### AUFGABEN
A – Welche Rechtsfolge des § 108 Abs. 2 BGB wird im Ausschnitt als Beispiel genannt?
B – Fasse den Absatz im Ausschnitt, der mit „3. Die Aufforderung des V“ beginnt, in einem kürzeren Satz zusammen.
C – Greif den Ausschnitt zur Aufforderung nach § 108 Abs. 2 BGB auf und setze ihn nach seinem letzten Satz fort.

### AUSSCHNITT
———

Einordnung des Falls
Rechtsgeschäftsähnliche Handlung (Aufforderung zur Erklärung über die Genehmigung, § 108 Abs. 2 BGB)
Die Jurafuchs-Methode schichtet ab: Das sind die 5 wichtigsten Rechtsfragen, die es zu diesem Fall zu verstehen gilt
1. V hat mit der Aufforderung zur Erklärung über die Genehmigung (§ 108 Abs. 2 BGB) gegenüber den Eltern eine Willenserklärung abgegeben.
Nein!
2. Bei geschäftsähnlichen Handlungen treten die Rechtsfolgen – anders als bei Willenserklärungen – kraft Gesetzes und damit unabhängig vom Willen des Erklärenden ein.
Genau, so ist das!
3. Die Aufforderung des V ist eine geschäftsähnliche Handlung. Daraus folgt, dass die Rechtsfolgen des § 108 Abs. 2 BGB (u.a. Beendigung des Schwebezustands nach zwei Wochen) unabhängig von Vs Willen eintreten.
Ja, in der Tat!

———

### VORLIEGENDE ANGABEN
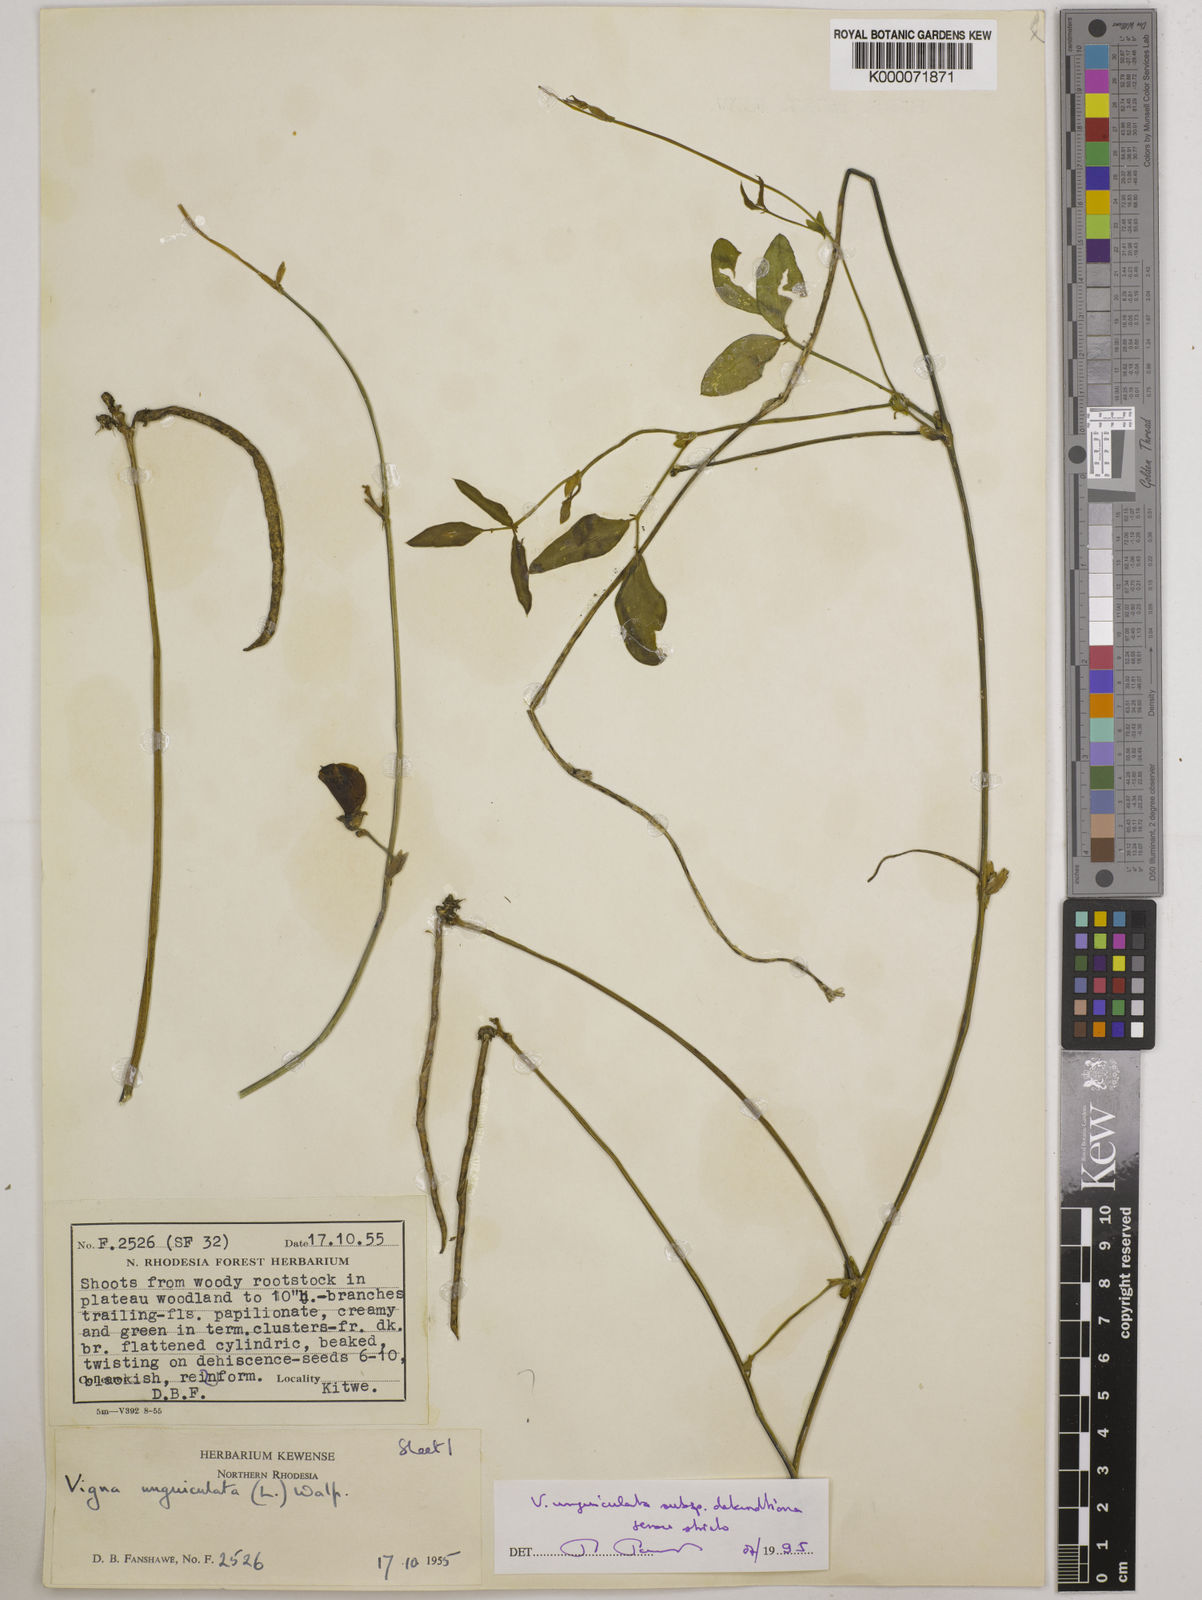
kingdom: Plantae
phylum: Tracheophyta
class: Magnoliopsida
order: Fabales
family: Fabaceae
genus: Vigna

———

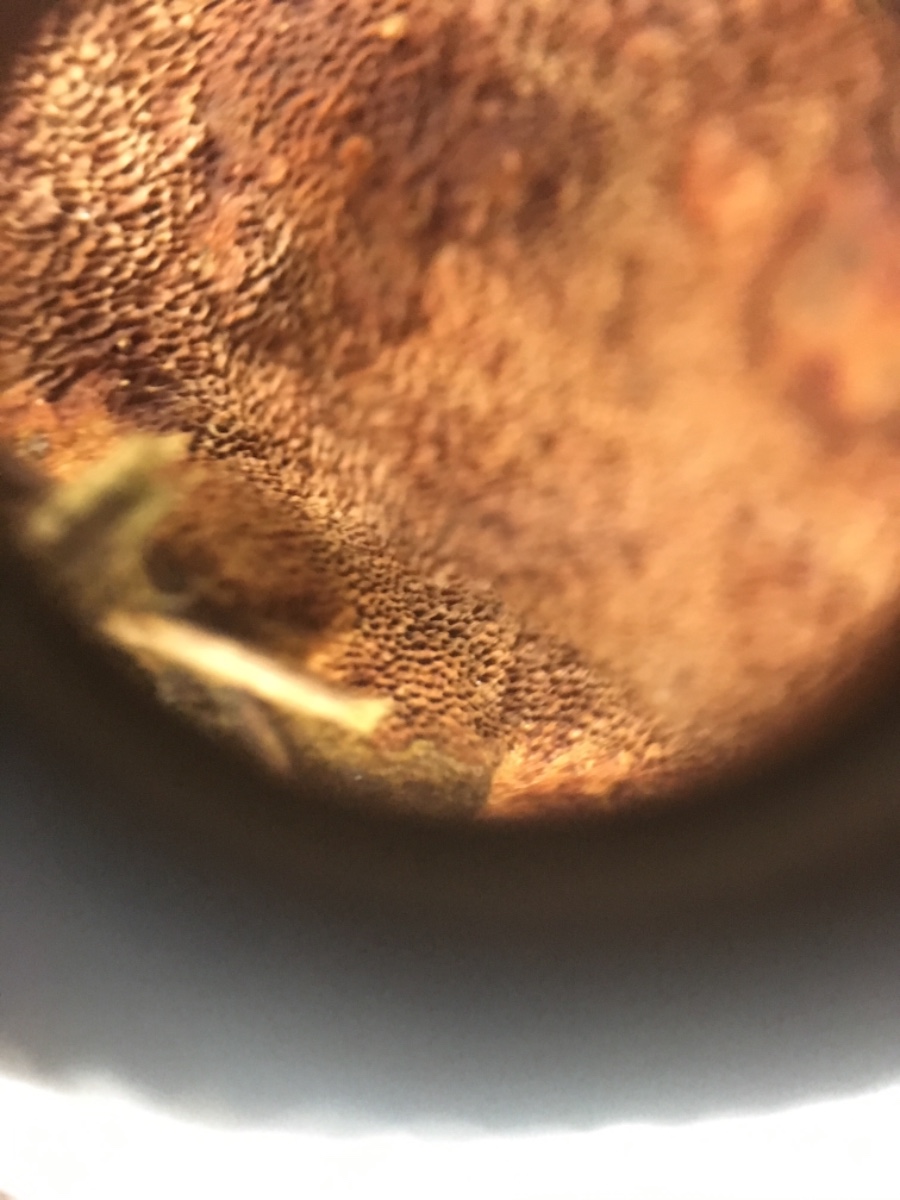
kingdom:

———

### ANTWORTEN DER REIHE
A – Die Beendigung des Schwebezustands nach zwei Wochen.

B – Als geschäftsähnliche Handlung löst die Aufforderung des V die Rechtsfolgen des § 108 Abs. 2 BGB, etwa das Ende des Schwebezustands nach zwei Wochen, unabhängig von seinem Willen aus.

C –
4. Für die Aufforderung (§ 108 Abs. 2 BGB) gelten die Vorschriften über Geschäftsfähigkeit (§§ 104ff. BGB), Willensmängel (§§ 116ff. BGB), Wirksamwerden (§§ 130ff. BGB), Auslegung (§§ 133, 157 BGB), Stellvertretung (§§ 164ff. BGB) und Einwilligung und Genehmigung (§§ 182ff. BGB) direkt.
Nein!
5. Für die Aufforderung (§ 108 Abs. 2 BGB) gelten die Vorschriften über Geschäftsfähigkeit (§§ 104ff. BGB), Willensmängel (§§ 116ff. BGB), Wirksamwerden (§§ 130ff. BGB), Auslegung (§§ 133, 157 BGB), Stellvertretung (§§ 164ff. BGB) und Einwilligung und Genehmigung (§§ 182ff. BGB) analog, soweit dies Zweck und Eigenart der Aufforderung und die Interessenlage zulassen.
Genau, so ist das!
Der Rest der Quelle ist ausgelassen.